Problem description: Beginning at the start of the records and stopping after the line that contains "Recorded: 52 mmHg", express each line as a string in a JSON list. Omit blank lines and the pictures.

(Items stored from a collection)
%%

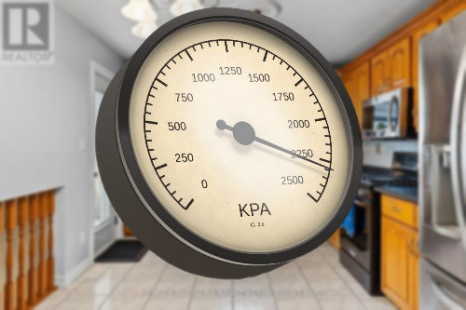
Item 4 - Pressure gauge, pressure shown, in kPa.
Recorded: 2300 kPa
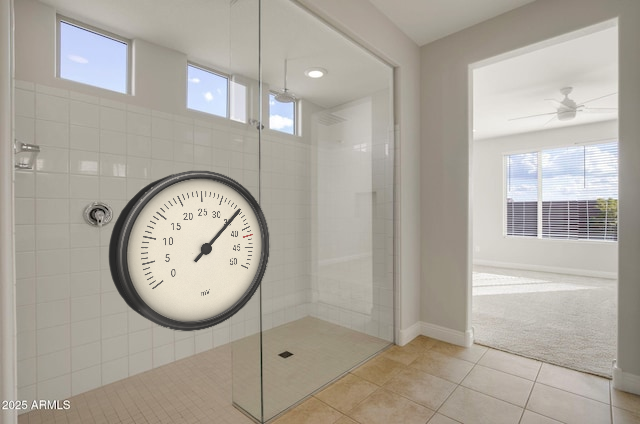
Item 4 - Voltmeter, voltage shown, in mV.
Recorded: 35 mV
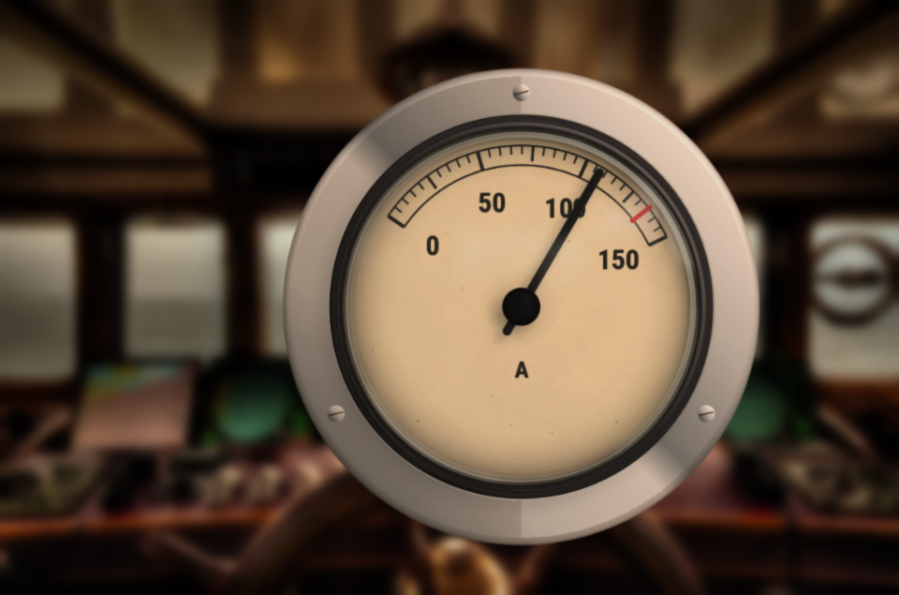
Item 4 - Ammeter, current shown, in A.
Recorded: 107.5 A
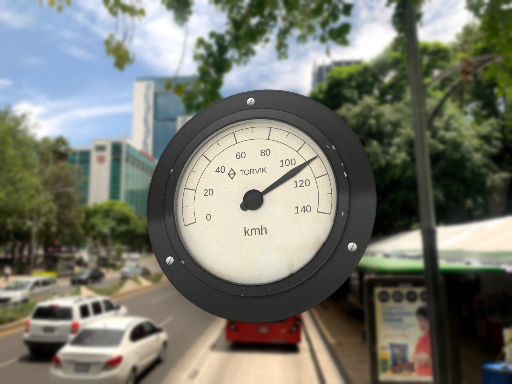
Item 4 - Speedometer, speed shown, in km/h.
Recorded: 110 km/h
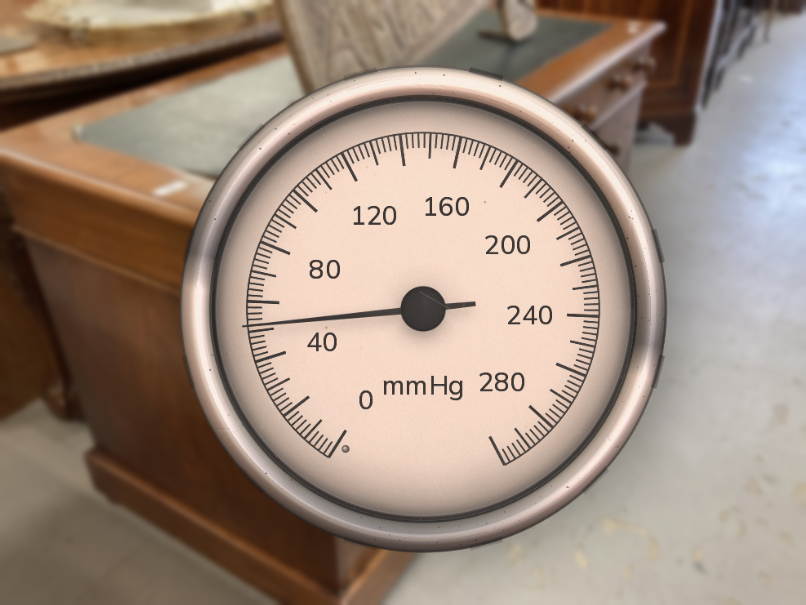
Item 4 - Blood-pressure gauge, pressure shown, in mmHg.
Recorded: 52 mmHg
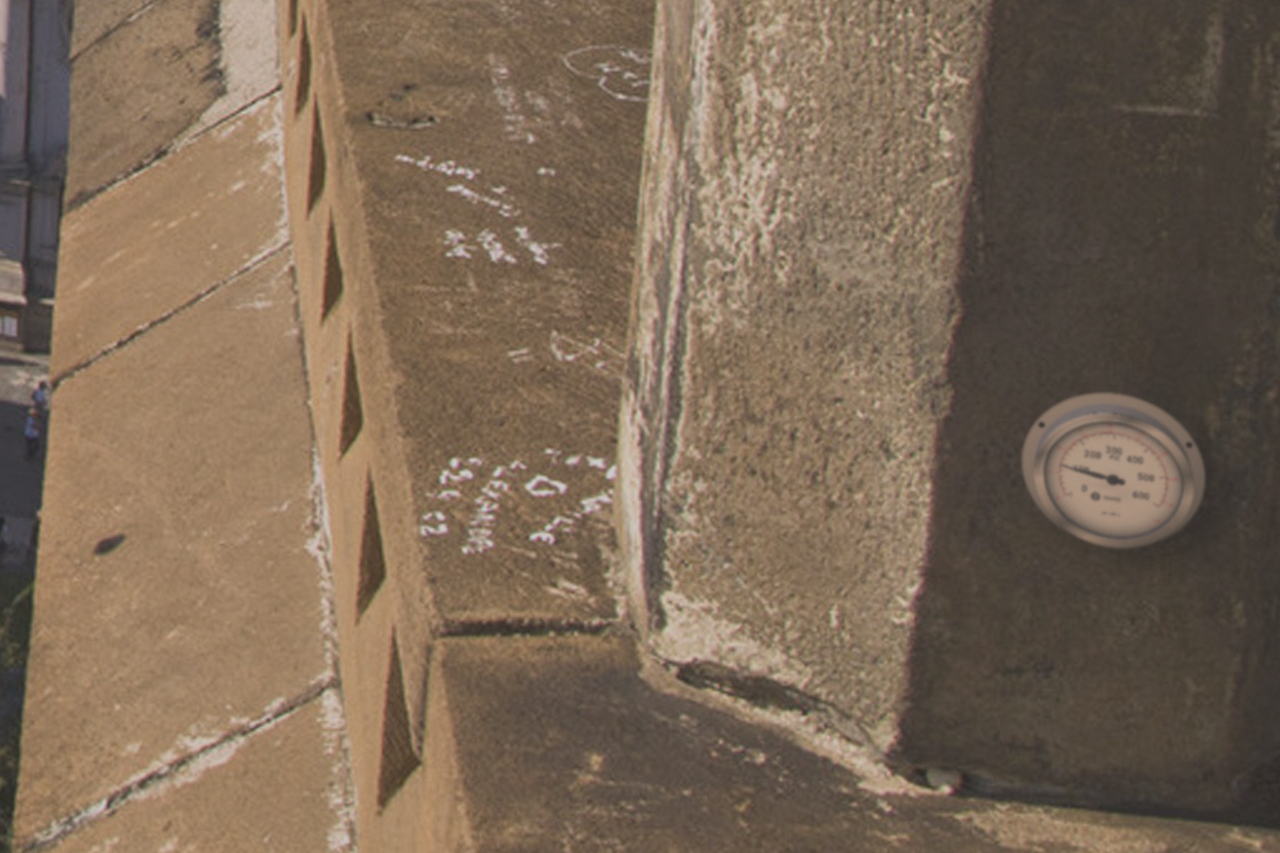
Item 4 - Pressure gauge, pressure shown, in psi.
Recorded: 100 psi
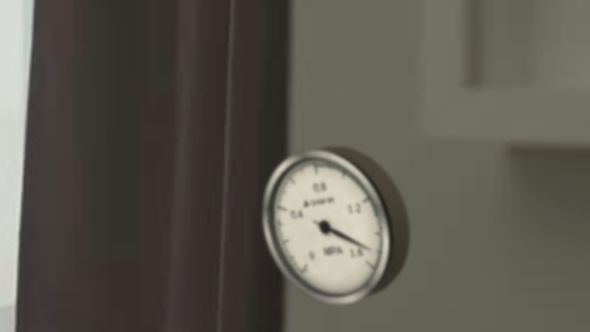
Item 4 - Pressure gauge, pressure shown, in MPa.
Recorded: 1.5 MPa
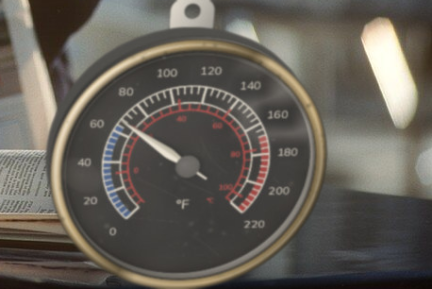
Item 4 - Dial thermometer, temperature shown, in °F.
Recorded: 68 °F
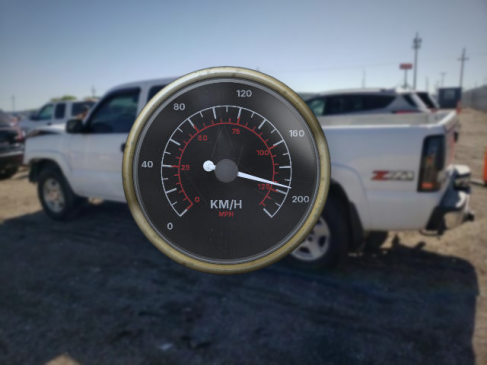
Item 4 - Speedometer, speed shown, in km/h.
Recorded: 195 km/h
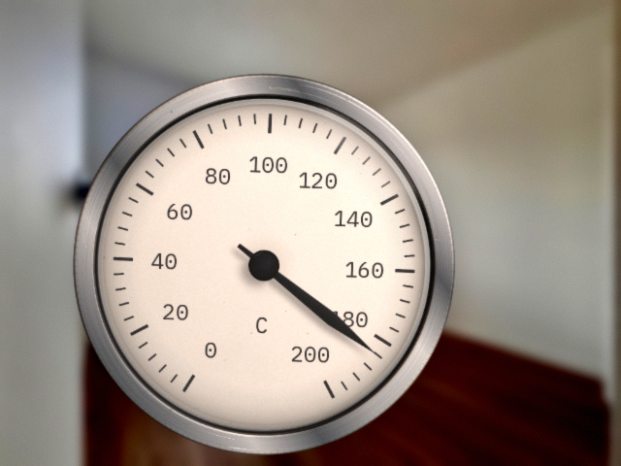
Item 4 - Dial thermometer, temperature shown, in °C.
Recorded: 184 °C
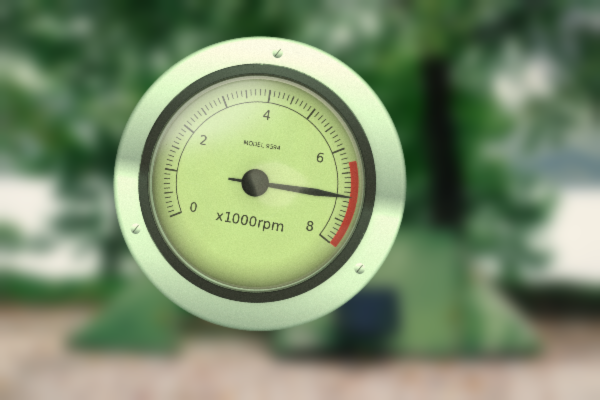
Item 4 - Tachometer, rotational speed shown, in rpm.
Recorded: 7000 rpm
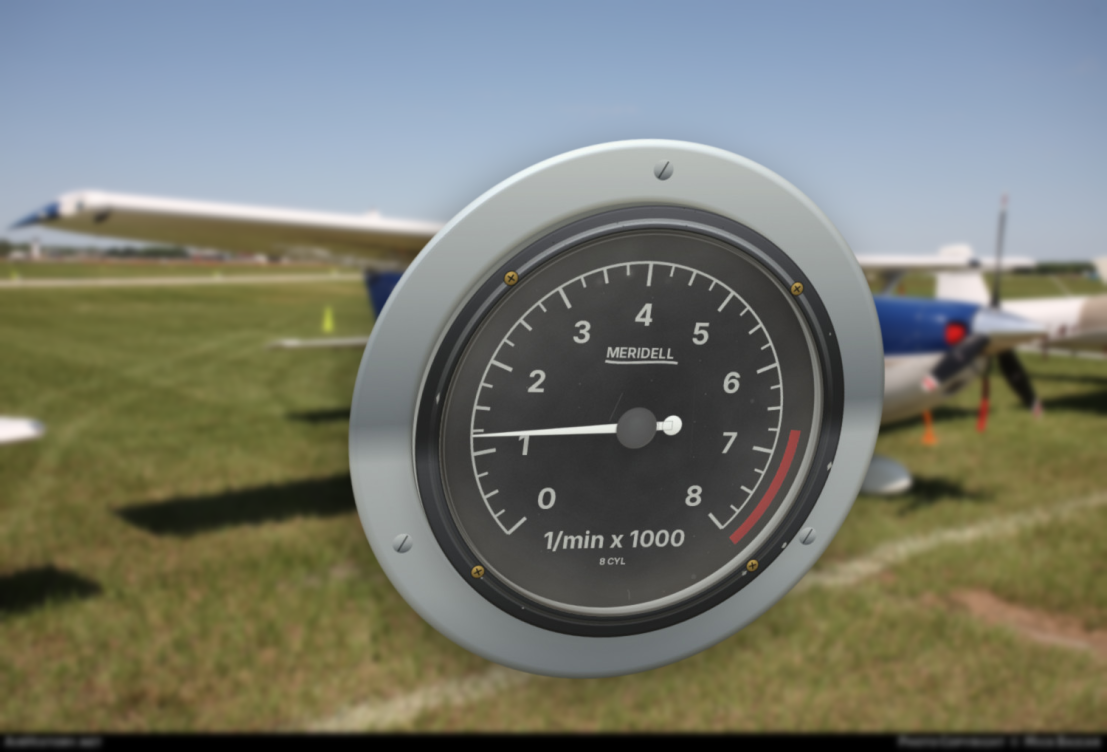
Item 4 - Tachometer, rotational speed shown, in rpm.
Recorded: 1250 rpm
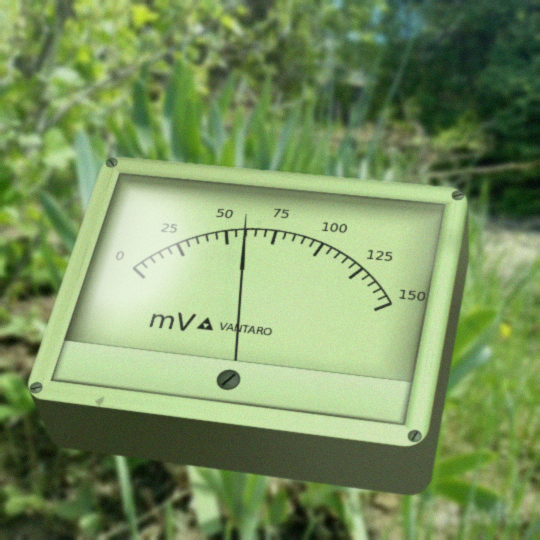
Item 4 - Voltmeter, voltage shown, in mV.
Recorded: 60 mV
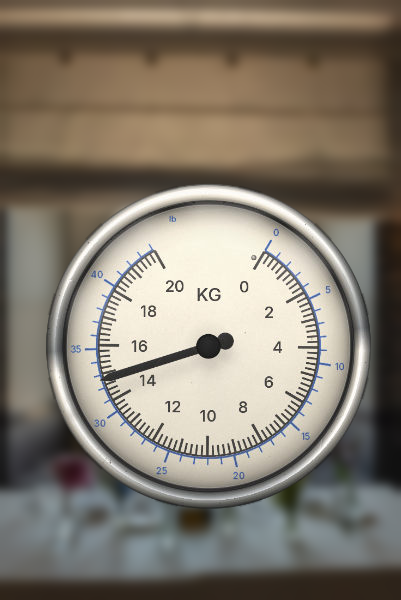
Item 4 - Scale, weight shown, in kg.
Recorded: 14.8 kg
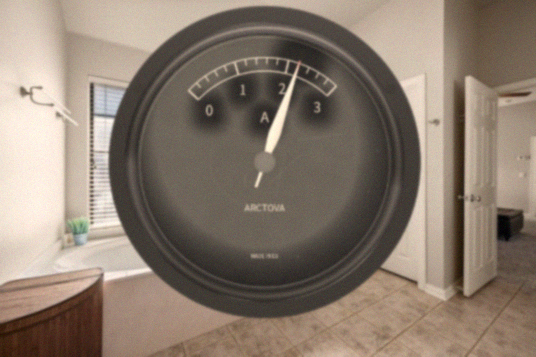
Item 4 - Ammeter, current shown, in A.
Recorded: 2.2 A
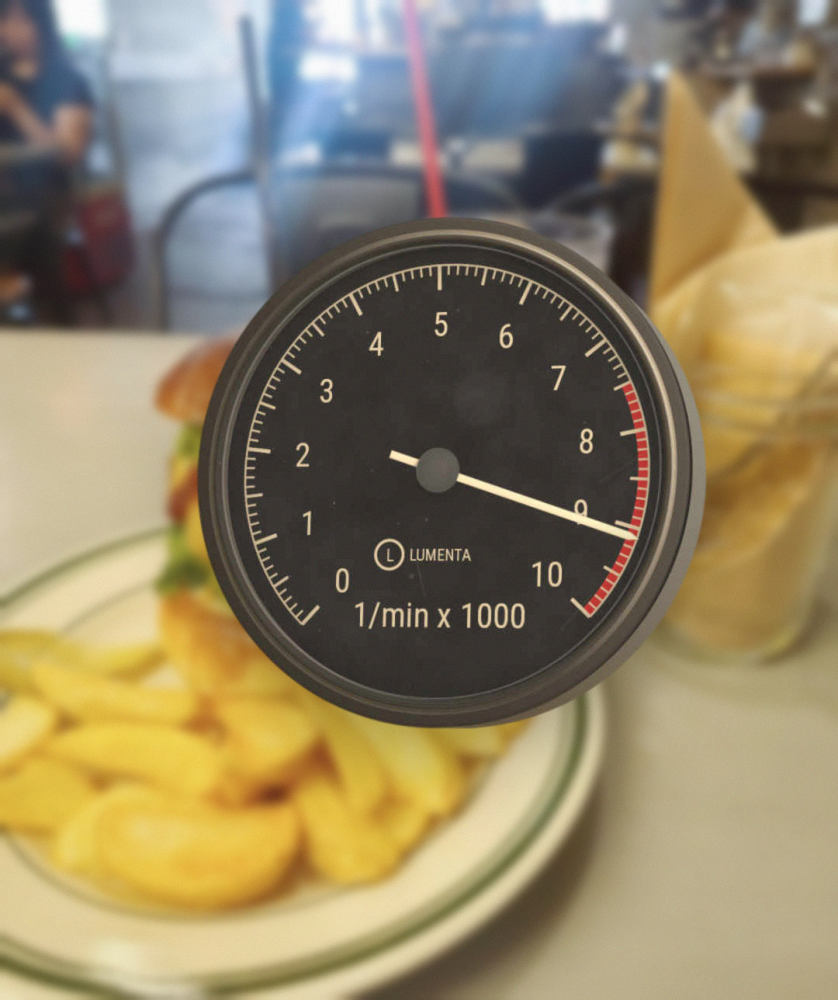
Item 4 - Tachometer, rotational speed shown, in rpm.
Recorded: 9100 rpm
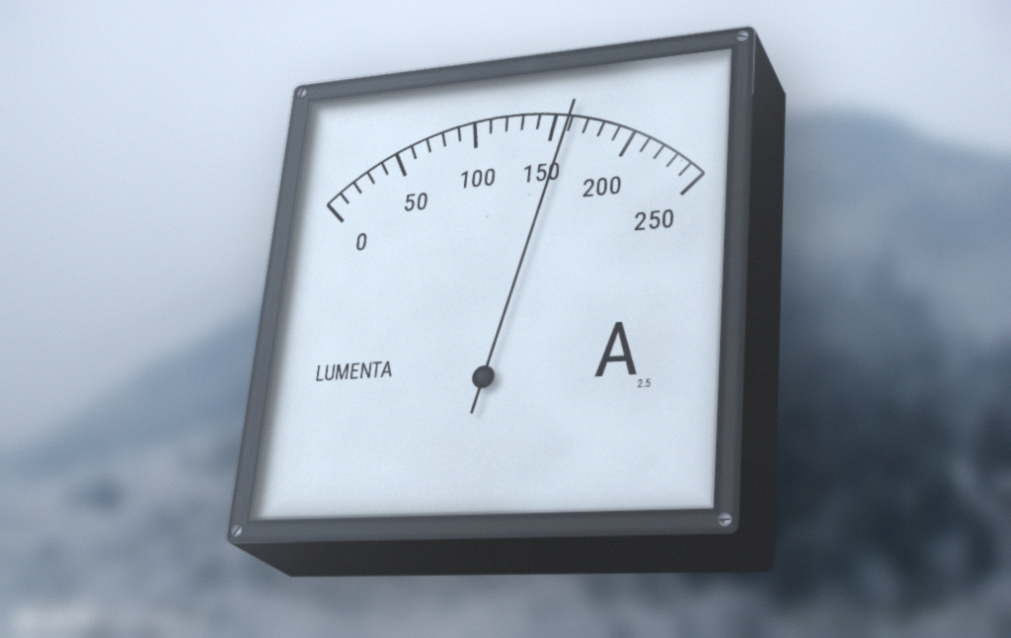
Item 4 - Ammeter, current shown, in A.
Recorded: 160 A
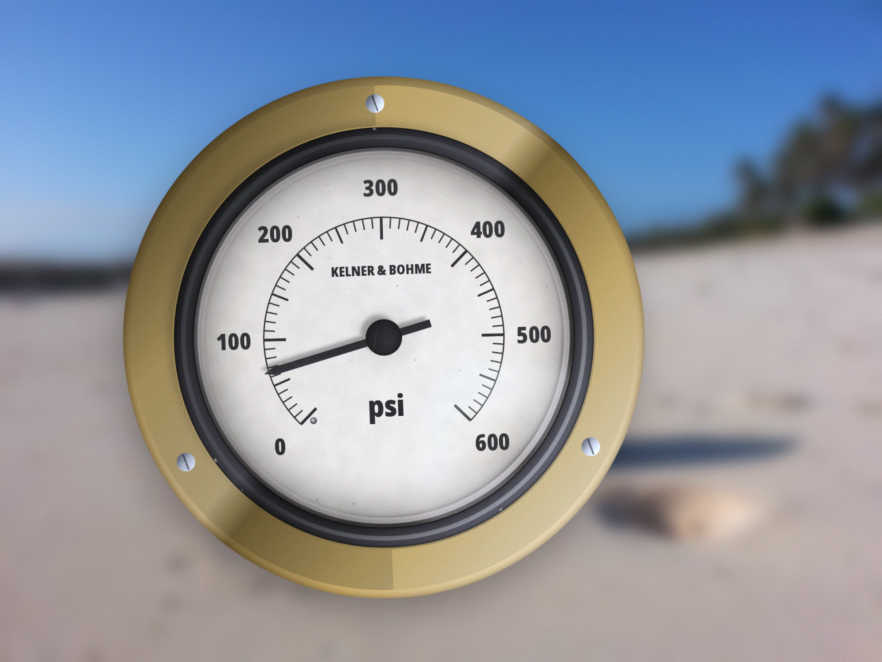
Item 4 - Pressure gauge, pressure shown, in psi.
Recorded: 65 psi
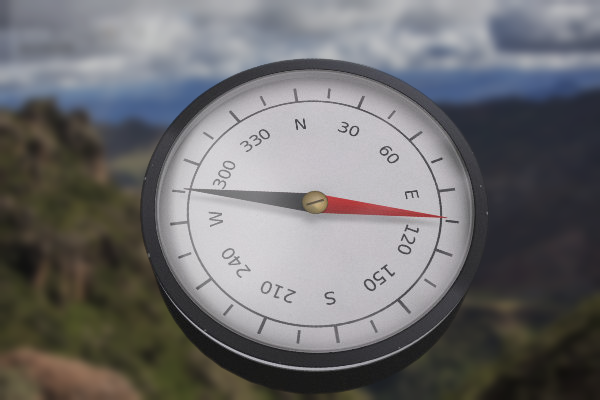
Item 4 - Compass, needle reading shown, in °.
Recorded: 105 °
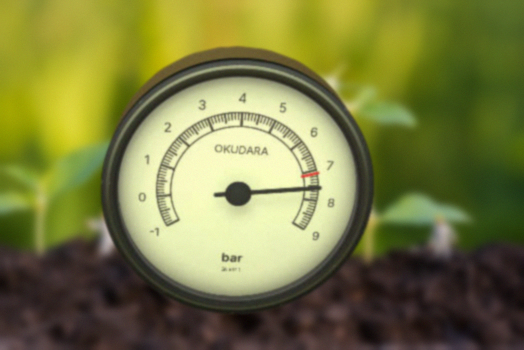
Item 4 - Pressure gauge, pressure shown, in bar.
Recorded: 7.5 bar
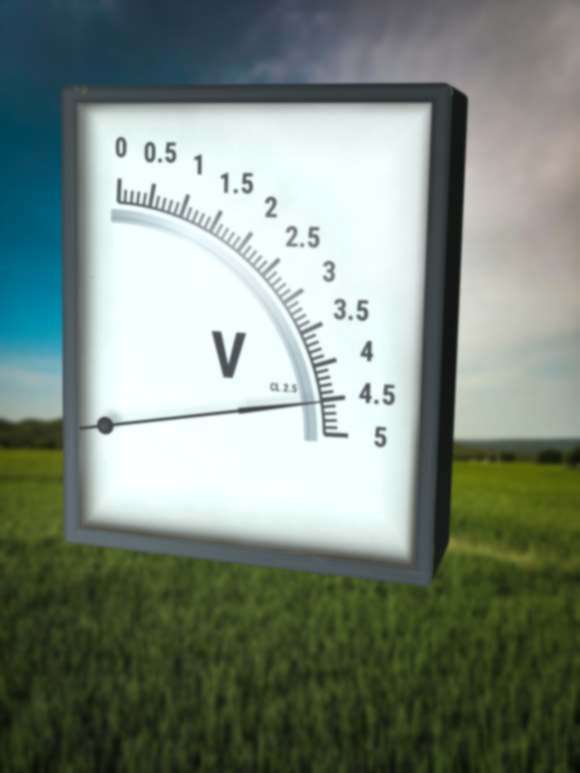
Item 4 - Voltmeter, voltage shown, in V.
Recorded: 4.5 V
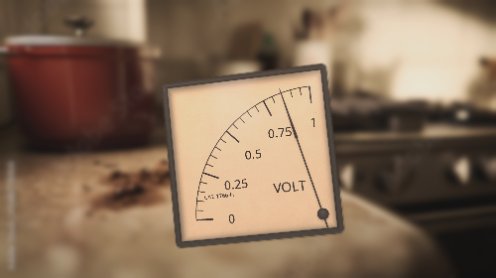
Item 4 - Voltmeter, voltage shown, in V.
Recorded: 0.85 V
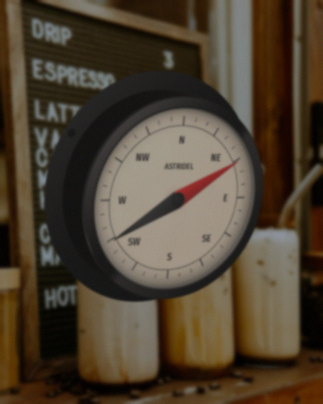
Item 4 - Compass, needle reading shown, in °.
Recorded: 60 °
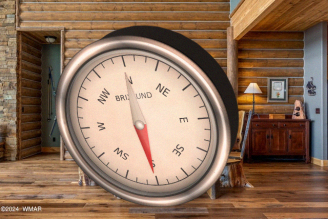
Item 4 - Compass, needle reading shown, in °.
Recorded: 180 °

%%

Result for this task:
[
  "Item 4 - Pressure gauge, pressure shown, in kPa.",
  "Recorded: 2300 kPa",
  "Item 4 - Voltmeter, voltage shown, in mV.",
  "Recorded: 35 mV",
  "Item 4 - Ammeter, current shown, in A.",
  "Recorded: 107.5 A",
  "Item 4 - Speedometer, speed shown, in km/h.",
  "Recorded: 110 km/h",
  "Item 4 - Blood-pressure gauge, pressure shown, in mmHg.",
  "Recorded: 52 mmHg"
]